Dataset entries:
────────
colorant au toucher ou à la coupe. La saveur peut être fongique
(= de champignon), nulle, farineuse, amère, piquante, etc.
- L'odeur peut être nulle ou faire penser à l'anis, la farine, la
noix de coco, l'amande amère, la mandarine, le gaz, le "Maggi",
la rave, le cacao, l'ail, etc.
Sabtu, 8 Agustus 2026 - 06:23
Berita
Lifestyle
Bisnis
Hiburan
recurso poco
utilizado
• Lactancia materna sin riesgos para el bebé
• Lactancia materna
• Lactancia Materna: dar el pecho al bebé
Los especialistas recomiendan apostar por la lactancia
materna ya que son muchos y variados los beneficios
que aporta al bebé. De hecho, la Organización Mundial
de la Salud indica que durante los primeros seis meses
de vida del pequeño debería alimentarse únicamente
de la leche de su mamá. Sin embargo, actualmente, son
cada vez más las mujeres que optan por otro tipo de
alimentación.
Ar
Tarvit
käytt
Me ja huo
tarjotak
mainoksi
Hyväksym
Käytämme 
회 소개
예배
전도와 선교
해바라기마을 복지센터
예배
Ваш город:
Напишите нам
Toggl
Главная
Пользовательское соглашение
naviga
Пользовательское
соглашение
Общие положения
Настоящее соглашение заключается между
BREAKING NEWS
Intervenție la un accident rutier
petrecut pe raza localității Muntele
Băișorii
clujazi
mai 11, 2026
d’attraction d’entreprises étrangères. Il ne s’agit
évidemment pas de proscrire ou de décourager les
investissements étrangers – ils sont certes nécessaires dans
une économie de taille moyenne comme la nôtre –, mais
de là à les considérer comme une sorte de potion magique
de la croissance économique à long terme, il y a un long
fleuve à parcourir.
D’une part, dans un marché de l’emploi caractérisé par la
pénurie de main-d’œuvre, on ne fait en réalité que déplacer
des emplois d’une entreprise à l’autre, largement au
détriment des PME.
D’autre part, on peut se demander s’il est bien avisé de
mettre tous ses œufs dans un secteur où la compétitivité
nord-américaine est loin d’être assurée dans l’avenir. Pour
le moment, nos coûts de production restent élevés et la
────────
Turn the part of the records that opens with the first line and closes with the line containing "mettre tous ses" into a numbered list, leaving out any blank lines.

1. colorant au toucher ou à la coupe. La saveur peut être fongique
2. (= de champignon), nulle, farineuse, amère, piquante, etc.
3. - L'odeur peut être nulle ou faire penser à l'anis, la farine, la
4. noix de coco, l'amande amère, la mandarine, le gaz, le "Maggi",
5. la rave, le cacao, l'ail, etc.
6. Sabtu, 8 Agustus 2026 - 06:23
7. Berita
8. Lifestyle
9. Bisnis
10. Hiburan
11. recurso poco
12. utilizado
13. • Lactancia materna sin riesgos para el bebé
14. • Lactancia materna
15. • Lactancia Materna: dar el pecho al bebé
16. Los especialistas recomiendan apostar por la lactancia
17. materna ya que son muchos y variados los beneficios
18. que aporta al bebé. De hecho, la Organización Mundial
19. de la Salud indica que durante los primeros seis meses
20. de vida del pequeño debería alimentarse únicamente
21. de la leche de su mamá. Sin embargo, actualmente, son
22. cada vez más las mujeres que optan por otro tipo de
23. alimentación.
24. Ar
25. Tarvit
26. käytt
27. Me ja huo
28. tarjotak
29. mainoksi
30. Hyväksym
31. Käytämme 
32. 회 소개
33. 예배
34. 전도와 선교
35. 해바라기마을 복지센터
36. 예배
37. Ваш город:
38. Напишите нам
39. Toggl
40. Главная
41. Пользовательское соглашение
42. naviga
43. Пользовательское
44. соглашение
45. Общие положения
46. Настоящее соглашение заключается между
47. BREAKING NEWS
48. Intervenție la un accident rutier
49. petrecut pe raza localității Muntele
50. Băișorii
51. clujazi
52. mai 11, 2026
53. d’attraction d’entreprises étrangères. Il ne s’agit
54. évidemment pas de proscrire ou de décourager les
55. investissements étrangers – ils sont certes nécessaires dans
56. une économie de taille moyenne comme la nôtre –, mais
57. de là à les considérer comme une sorte de potion magique
58. de la croissance économique à long terme, il y a un long
59. fleuve à parcourir.
60. D’une part, dans un marché de l’emploi caractérisé par la
61. pénurie de main-d’œuvre, on ne fait en réalité que déplacer
62. des emplois d’une entreprise à l’autre, largement au
63. détriment des PME.
64. D’autre part, on peut se demander s’il est bien avisé de
65. mettre tous ses œufs dans un secteur où la compétitivité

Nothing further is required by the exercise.